Speed Up Data Analytics and Wrangling With Parquet Files
Want to share your content on R-bloggers? click here if you have a blog, or here if you don't.
Photo by Jake Givens on Unsplash
The Challenge
Data is increasing in value for many organizations — an asset leveraged to help make informed business decisions. Unfortunately, this sentiment has not been the norm throughout the life of most organizations, with vast amounts of data locked in legacy data management systems and designs. The majority of organizations use relational database management systems (RDBMS) like Oracle, Postgres, Microsoft SQL, or MySQL to store and manage their enterprise data. Typically these systems were designed to collect and process data quickly within a transactional data model. While these models are excellent for applications, they can pose challenges for performing business intelligence, data analytics, or predictive analysis. Many organizations are realizing their legacy systems are not sufficient for data analytics initiatives, providing an opportunity for analytics teams to present tangible options to improve their organization’s data analytics infrastructure.

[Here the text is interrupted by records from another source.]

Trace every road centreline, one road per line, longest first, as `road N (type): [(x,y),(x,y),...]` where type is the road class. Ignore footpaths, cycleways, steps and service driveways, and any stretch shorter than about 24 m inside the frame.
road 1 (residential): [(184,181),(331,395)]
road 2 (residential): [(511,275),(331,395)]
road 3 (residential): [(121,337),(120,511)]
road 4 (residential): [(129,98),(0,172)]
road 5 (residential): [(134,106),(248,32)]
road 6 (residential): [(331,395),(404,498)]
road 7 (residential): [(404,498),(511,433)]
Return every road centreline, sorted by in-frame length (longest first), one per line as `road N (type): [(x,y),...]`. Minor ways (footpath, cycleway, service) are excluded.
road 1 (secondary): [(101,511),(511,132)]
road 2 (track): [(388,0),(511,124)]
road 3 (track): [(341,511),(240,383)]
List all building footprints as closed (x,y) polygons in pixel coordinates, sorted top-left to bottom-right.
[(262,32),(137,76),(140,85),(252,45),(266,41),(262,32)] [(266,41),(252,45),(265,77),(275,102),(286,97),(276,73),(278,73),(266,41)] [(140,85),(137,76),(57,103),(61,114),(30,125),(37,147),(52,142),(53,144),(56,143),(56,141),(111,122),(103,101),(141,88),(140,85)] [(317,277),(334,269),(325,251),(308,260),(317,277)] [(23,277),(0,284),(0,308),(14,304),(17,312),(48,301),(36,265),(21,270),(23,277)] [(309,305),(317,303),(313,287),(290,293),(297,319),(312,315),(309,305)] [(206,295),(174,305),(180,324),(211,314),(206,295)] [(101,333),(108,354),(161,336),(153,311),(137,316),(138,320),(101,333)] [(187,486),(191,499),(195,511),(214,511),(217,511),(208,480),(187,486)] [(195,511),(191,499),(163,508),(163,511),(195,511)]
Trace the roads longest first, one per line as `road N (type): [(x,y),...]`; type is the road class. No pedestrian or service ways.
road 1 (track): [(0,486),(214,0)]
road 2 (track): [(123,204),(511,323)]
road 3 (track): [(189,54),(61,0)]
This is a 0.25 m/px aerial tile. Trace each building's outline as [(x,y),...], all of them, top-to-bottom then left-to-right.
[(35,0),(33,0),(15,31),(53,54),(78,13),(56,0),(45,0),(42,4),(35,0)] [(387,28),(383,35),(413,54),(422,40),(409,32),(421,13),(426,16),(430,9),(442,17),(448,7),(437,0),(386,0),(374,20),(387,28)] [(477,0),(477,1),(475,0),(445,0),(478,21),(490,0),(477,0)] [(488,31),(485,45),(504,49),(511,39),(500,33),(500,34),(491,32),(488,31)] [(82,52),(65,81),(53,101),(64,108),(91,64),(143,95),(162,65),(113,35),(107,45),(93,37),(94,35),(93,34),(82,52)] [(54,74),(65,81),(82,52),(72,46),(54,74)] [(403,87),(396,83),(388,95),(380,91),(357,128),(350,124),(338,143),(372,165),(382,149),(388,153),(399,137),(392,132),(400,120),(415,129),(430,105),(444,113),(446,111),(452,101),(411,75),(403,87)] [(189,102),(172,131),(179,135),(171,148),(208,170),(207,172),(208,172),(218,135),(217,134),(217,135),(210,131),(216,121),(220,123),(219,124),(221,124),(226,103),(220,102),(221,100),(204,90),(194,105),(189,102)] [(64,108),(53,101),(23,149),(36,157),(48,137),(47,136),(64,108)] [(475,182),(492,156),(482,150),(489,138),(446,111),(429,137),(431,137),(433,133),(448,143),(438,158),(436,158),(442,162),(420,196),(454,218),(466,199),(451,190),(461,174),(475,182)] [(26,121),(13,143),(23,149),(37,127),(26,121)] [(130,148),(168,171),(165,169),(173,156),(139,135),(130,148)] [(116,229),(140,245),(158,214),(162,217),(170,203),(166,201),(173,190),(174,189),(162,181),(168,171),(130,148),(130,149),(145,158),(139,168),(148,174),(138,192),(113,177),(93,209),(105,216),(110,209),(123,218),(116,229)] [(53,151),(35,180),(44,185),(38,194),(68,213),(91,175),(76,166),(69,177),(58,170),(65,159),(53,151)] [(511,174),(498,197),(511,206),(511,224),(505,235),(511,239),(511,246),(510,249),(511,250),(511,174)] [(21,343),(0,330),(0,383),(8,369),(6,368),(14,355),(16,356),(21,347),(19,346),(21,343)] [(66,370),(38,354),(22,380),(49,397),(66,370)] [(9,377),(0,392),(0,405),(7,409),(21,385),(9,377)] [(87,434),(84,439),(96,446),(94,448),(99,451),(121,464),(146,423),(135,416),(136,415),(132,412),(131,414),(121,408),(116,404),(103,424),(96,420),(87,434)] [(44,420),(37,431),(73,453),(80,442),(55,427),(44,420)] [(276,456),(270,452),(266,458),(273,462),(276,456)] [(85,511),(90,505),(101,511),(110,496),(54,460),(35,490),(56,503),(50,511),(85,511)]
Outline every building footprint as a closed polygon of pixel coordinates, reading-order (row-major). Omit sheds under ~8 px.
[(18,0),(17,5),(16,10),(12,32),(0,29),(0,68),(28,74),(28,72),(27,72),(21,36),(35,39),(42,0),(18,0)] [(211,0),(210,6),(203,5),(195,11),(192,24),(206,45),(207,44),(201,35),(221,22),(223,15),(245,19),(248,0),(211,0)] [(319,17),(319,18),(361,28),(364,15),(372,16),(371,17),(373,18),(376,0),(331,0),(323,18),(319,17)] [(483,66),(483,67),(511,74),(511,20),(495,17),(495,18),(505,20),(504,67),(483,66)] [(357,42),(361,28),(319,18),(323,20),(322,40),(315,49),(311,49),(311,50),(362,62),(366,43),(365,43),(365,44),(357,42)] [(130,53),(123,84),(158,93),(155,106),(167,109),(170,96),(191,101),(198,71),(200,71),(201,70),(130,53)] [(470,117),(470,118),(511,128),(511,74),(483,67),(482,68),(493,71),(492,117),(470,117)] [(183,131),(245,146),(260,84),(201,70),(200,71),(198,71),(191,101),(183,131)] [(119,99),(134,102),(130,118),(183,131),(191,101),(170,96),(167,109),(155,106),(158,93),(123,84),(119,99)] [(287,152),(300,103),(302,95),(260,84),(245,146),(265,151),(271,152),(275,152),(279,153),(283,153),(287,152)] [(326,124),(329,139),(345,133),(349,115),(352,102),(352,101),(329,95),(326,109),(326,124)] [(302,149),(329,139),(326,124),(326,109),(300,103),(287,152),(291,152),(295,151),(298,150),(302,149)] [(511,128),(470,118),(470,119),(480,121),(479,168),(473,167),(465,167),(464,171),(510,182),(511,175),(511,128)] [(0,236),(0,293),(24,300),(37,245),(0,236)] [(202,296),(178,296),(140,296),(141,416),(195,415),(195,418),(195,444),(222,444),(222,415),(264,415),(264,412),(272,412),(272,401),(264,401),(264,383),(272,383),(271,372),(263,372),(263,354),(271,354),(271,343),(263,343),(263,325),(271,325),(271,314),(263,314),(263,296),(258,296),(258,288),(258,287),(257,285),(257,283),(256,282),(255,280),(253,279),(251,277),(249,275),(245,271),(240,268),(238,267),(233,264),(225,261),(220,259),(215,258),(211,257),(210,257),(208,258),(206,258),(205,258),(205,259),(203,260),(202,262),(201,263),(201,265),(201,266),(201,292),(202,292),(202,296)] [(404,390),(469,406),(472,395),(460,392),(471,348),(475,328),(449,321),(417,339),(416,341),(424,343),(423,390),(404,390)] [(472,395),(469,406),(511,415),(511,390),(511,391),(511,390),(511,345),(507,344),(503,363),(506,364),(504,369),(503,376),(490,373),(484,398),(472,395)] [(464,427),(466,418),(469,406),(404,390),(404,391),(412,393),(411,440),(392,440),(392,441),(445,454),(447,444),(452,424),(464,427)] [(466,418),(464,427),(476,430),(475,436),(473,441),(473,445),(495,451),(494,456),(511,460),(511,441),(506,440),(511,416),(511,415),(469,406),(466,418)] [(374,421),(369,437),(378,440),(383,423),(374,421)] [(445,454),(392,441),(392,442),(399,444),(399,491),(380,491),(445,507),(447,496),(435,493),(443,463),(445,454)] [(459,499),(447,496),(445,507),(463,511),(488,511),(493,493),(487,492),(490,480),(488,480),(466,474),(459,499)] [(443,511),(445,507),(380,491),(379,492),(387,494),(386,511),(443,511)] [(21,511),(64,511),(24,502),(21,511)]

Regardless if you are engineering data for others to consume for analysis, or performing the analytics, reducing the time to perform data processing is critically important. Within this post, we are going to evaluate the performance of two distinct data storage formats; row-based (CSV) and columnar (parquet); with CSV being a tried and tested standard data format used within the data analytics field, and parquet becoming a viable alternative in many data platforms.
Setup
We performed the analysis for the post on Green Shield Canada’s analytics workstation. Our workstation is a shared resource for our analytics team that is running RStudio Workbench with the following configurations:
Operating system | Ubuntu 20 |
Cores | 16 |
CPU speed | 2.30GHz |
RAM | 1TB |
Load Packages
We use the following packages throughout the post:
# Importing data library(arrow) library(readr) # Data analysis and wrangling library(dplyr) # Visualization and styling library(ggplot2) library(gt)
Data Sources
We store Green Shield Canada’s source data in a transactional data model within an Oracle database. The purpose of the transaction model within Oracle is to quickly adjudicate medical claims within Green Shield’s Advantage application, and it has been performing exceptionally well. While a transactional data model provides great performance for transactional applications, the data model design is less than optimal for data analytics uses. Green Shield Canada, like many organizations, is undergoing a significant digital transformation with a high emphasis on data analytics. During the digital transformation, an analytical data model will be developed, built from many of the source tables currently stored in Oracle database tables, with the need to perform numerous data wrangling tasks.
Within Green Shield Canada, data is sized based on the following four groups:
- x-small dataset < 1M rows (day)
- small dataset 1-10M rows (month)
- medium data 10-100M rows (year)
- large data > 100M-1B rows (decade)
The main dataset used within the analysis is Green Shield Canada’s claim history data. This dataset includes various data elements related to the transactional claims submitted by Green Shield’s clients. This dataset is critically important to the organization, providing valuable insights into how the company operates and the service provided to our customers. The following is a table with the characteristics related to the claim history dataset.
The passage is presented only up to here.